Research Colloquium: Lecture by Emily J. Levine: "Autonomy and Reciprocity: Tensions & Reconciliations in American Higher Education History"
Dr. Emily J. Levine is Associate Professor of Education and (by courtesy) History at Stanford University. She is the author of Allies and Rivals: German-American Exchange and the Rise of the Modern Research University (University of Chicago Press, August 2021), and Dreamland of Humanists: Warburg, Cassirer, Panofsky, and the Hamburg School (University of Chicago Press, 2013). Her work has recently appeared in The New York Times, The Washington Post, and top scholarly journals, and has been supported by the National Humanities Center, the Alexander von Humboldt Foundation, and the National Endowment for the Humanities (NEH). She is currently writing a book about the intertwined history of academic freedom and free speech.

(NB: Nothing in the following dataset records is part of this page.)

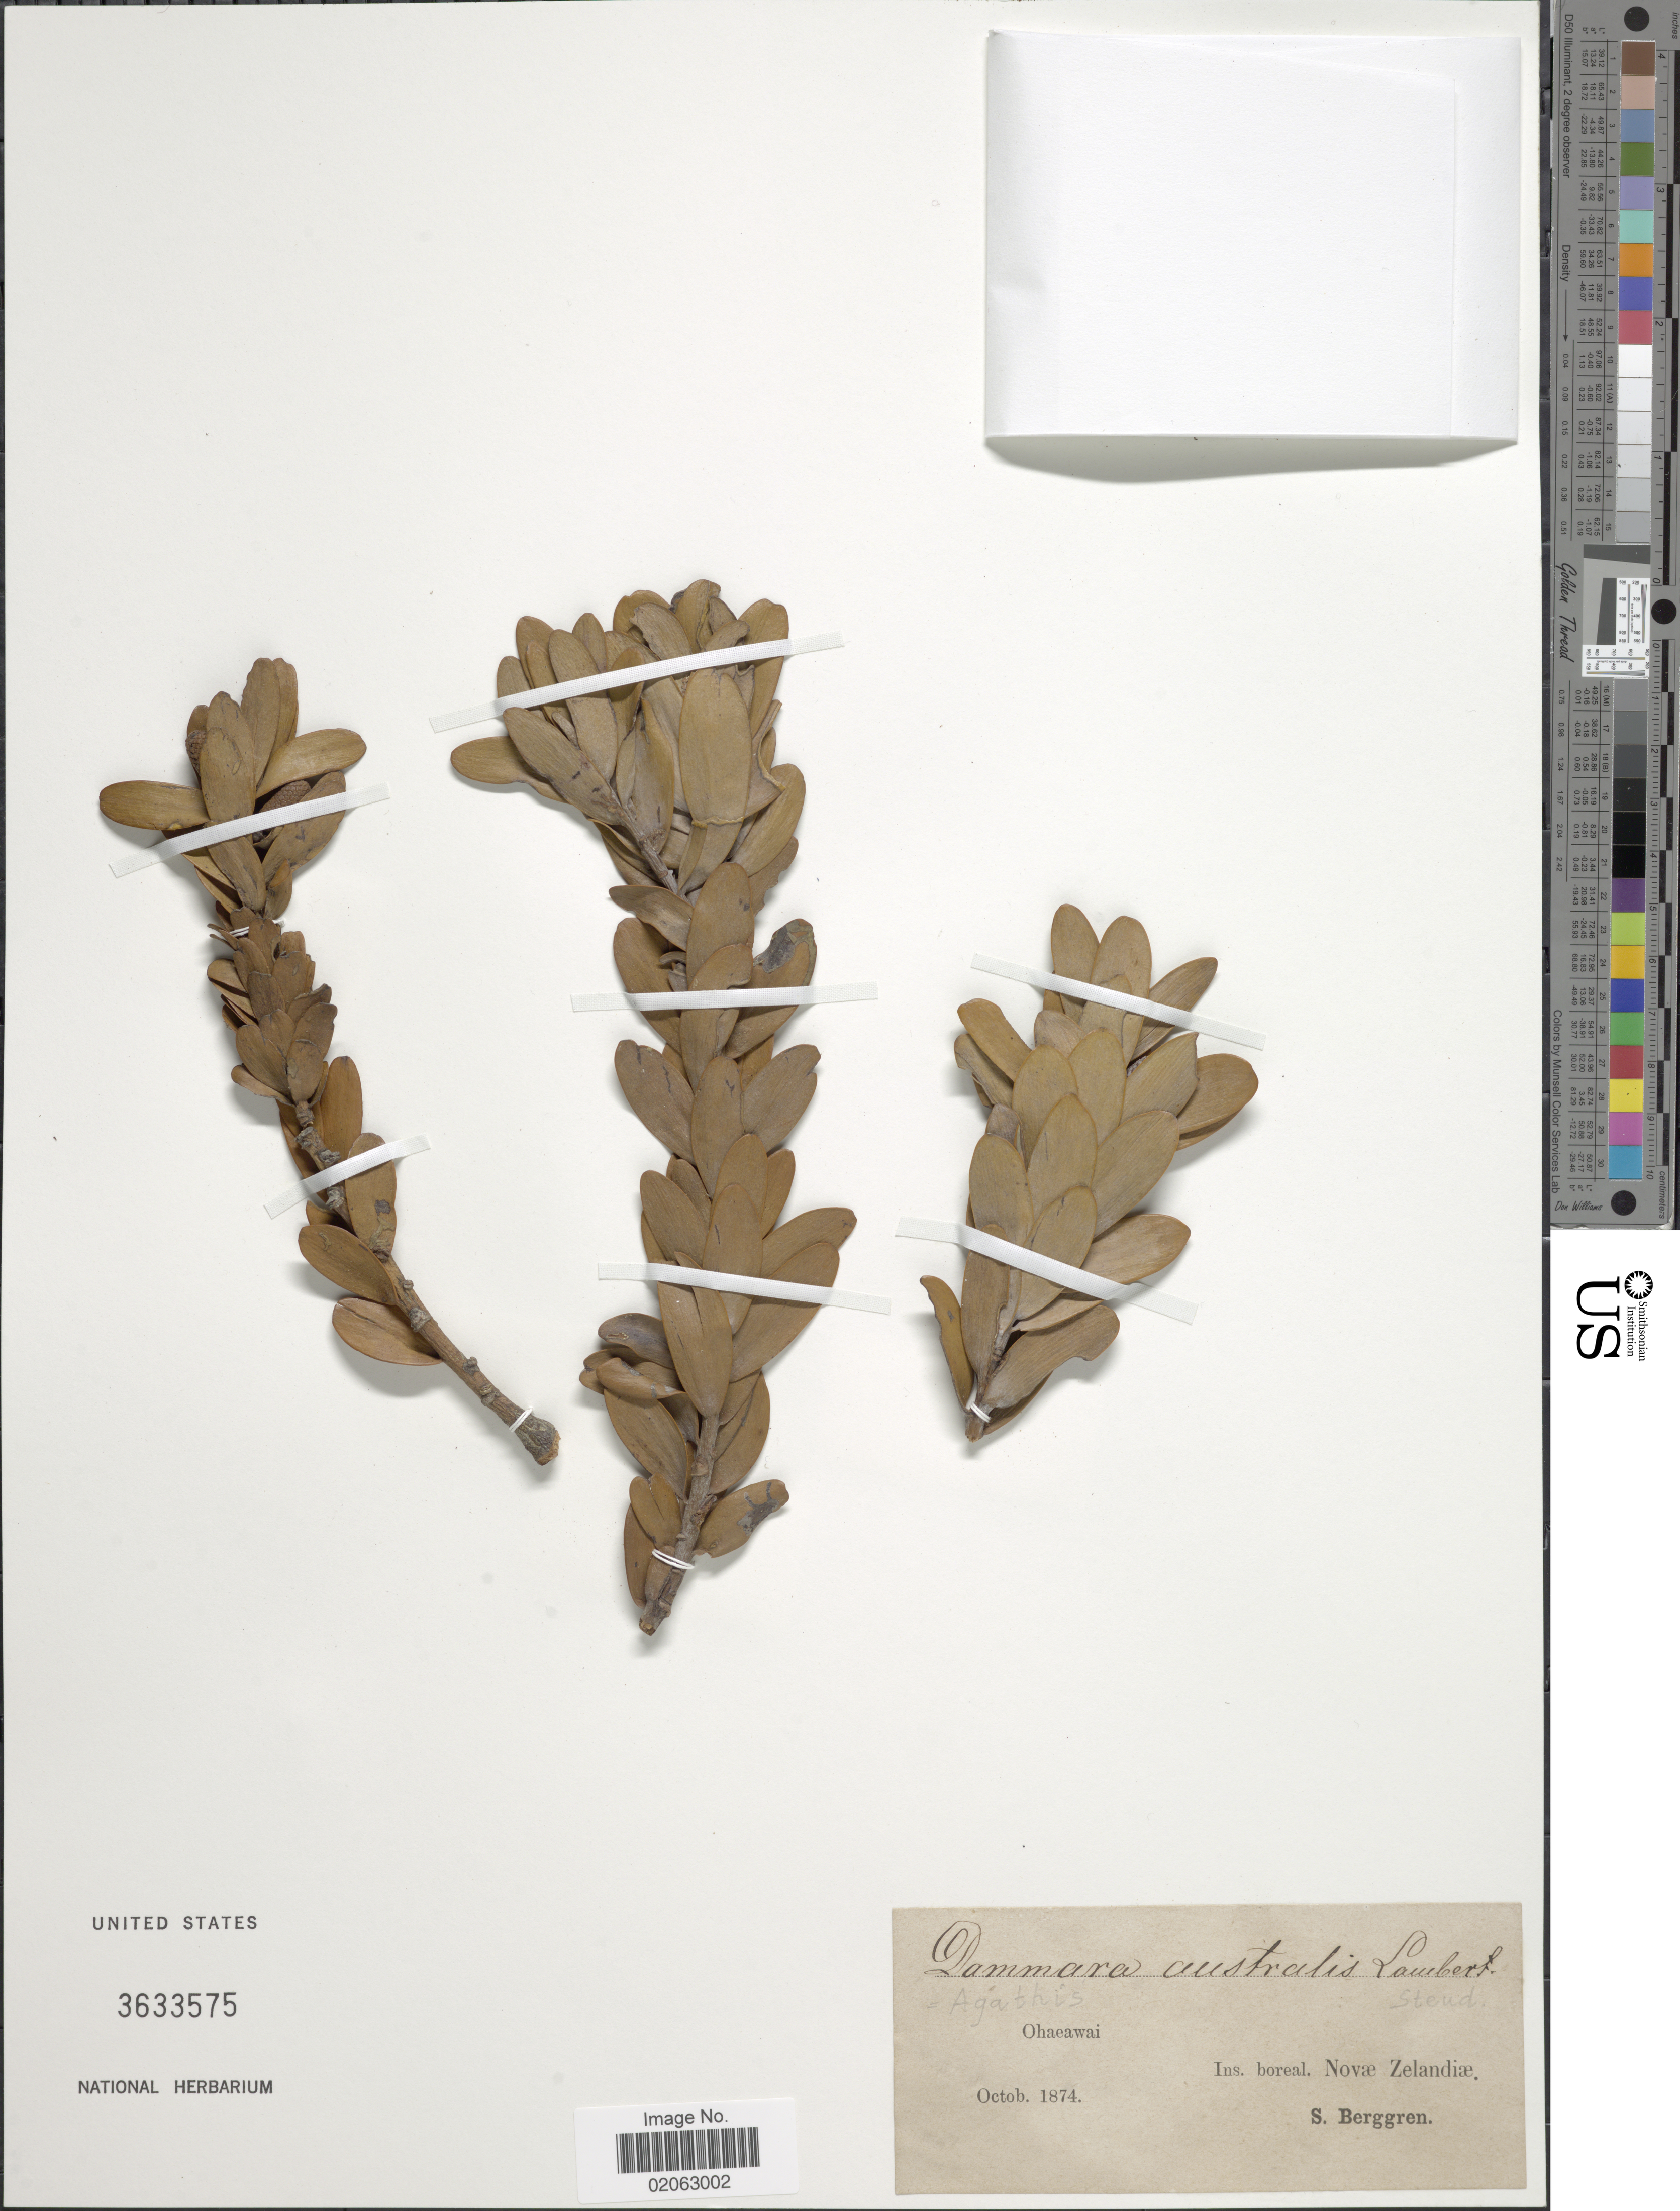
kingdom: Plantae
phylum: Tracheophyta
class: Pinopsida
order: Pinales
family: Araucariaceae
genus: Agathis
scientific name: Agathis australis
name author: (D. Don) Lindl.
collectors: S. Berggren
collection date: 1874-10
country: New Zealand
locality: Ohaeawai, Ins. boreal. Novae Zelandiae.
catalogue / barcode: US 3633575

Abstract: The American concept of academic freedom is based on a contradiction. It presents professional autonomy as requiring separation between the university and the state but it justifies that autonomy based on reciprocity between the university and the state. The modus vivendi of this fragile relationship has historically been a shared understanding of professional responsibility and duty that guides how experts influence the public. However, at three inflections points in US history— World War I, the McCarthy Era, and the 1960s student protests— latent irreconcilable tensions erupted undermining those agreed upon boundaries. In response to these crises, thinkers responded by redrawing formulations and boundaries. This paper argues that at these moments virtually every thinker interpreted the threats to academic freedom as external, evading hard questions about the mission and values of higher education, and ensuring that the ambiguity would be passed on from generation to generation.